Kalki
- Frequency: Weekly
- Founded: 1941; 85 years ago
- Company: Bharathan Publications
- Country: India
- Language: Tamil
- Website: kalkionline.com

= Kalki (magazine) =

Tamil magazine published from Chennai, Tamil Nadu, India

Kalki was a Tamil-language weekly magazine published from Chennai, India. The magazine was established by Kalki Krishnamurthy, a popular Tamil novelist and Indian freedom fighter, in 1941. T Sadasivam was the magazine's co-founder. The magazine is known for its publication of historic novels such as Ponniyin Selvan and Sivagamiyin Sapatham. Singer Semmangudi Srinivasa Iyer and music critic S. V. Seshadri were also involved with the magazine in its coverage of music.

> [Excerpted data]:
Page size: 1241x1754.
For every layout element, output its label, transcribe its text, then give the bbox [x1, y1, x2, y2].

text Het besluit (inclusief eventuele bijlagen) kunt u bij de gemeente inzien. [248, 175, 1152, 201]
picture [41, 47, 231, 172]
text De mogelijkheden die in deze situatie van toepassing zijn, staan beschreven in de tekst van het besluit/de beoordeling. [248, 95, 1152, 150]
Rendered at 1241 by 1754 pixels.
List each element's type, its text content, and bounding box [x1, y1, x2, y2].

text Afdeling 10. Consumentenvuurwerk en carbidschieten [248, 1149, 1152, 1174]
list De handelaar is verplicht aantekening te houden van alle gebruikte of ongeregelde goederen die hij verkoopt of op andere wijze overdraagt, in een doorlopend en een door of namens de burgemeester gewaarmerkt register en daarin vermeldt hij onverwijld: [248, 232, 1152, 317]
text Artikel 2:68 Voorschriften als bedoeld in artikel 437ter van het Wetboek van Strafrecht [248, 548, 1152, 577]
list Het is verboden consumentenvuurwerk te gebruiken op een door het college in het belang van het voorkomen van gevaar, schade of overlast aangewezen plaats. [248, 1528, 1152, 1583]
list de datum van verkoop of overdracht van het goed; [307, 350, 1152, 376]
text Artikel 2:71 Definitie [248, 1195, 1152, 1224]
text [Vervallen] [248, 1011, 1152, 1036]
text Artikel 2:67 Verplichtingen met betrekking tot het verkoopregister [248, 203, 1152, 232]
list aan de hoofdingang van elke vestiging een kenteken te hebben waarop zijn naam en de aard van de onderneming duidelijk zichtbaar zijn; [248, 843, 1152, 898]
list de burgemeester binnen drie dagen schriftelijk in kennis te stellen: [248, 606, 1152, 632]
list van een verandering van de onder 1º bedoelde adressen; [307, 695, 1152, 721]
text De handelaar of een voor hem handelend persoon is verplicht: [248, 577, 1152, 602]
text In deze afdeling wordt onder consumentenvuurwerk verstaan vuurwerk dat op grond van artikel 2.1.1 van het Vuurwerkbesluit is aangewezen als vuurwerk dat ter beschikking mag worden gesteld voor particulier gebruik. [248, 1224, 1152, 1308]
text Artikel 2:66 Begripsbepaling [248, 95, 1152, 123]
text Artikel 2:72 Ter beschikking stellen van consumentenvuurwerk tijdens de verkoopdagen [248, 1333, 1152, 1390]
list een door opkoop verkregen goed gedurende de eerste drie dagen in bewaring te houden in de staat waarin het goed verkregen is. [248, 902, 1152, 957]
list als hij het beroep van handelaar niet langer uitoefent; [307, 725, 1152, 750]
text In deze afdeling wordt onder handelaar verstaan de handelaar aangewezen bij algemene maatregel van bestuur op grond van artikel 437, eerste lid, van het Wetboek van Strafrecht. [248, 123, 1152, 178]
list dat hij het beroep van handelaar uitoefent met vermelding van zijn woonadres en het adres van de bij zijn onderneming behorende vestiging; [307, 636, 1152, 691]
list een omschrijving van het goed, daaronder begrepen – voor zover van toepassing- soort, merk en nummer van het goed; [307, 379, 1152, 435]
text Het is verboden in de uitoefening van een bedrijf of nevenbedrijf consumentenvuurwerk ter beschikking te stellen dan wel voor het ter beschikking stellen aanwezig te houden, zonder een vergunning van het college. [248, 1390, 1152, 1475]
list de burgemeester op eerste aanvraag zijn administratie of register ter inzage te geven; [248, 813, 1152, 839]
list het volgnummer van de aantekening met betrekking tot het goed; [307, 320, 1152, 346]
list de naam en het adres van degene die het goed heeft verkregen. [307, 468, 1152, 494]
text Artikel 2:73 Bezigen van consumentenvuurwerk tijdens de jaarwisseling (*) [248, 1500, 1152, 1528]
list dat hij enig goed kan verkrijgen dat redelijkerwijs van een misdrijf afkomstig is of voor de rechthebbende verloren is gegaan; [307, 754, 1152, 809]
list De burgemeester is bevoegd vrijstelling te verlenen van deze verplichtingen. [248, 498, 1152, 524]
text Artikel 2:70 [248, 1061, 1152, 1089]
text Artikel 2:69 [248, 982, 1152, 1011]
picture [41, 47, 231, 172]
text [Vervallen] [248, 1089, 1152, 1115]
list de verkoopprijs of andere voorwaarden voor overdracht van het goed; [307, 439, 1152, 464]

> [What you will do]:
a. According to the Kalki magazine text, who was the magazine's co-founder?
b. Reproduce the passage of the Kalki magazine text between "Tamil magazine published" and "coverage of music.", inclusive, substituting "historical novels" for "historic novels".

> [Answers for the exercise]:
a. T Sadasivam

b.
Tamil magazine published from Chennai, Tamil Nadu, India

Kalki was a Tamil-language weekly magazine published from Chennai, India. The magazine was established by Kalki Krishnamurthy, a popular Tamil novelist and Indian freedom fighter, in 1941. T Sadasivam was the magazine's co-founder. The magazine is known for its publication of historical novels such as Ponniyin Selvan and Sivagamiyin Sapatham. Singer Semmangudi Srinivasa Iyer and music critic S. V. Seshadri were also involved with the magazine in its coverage of music.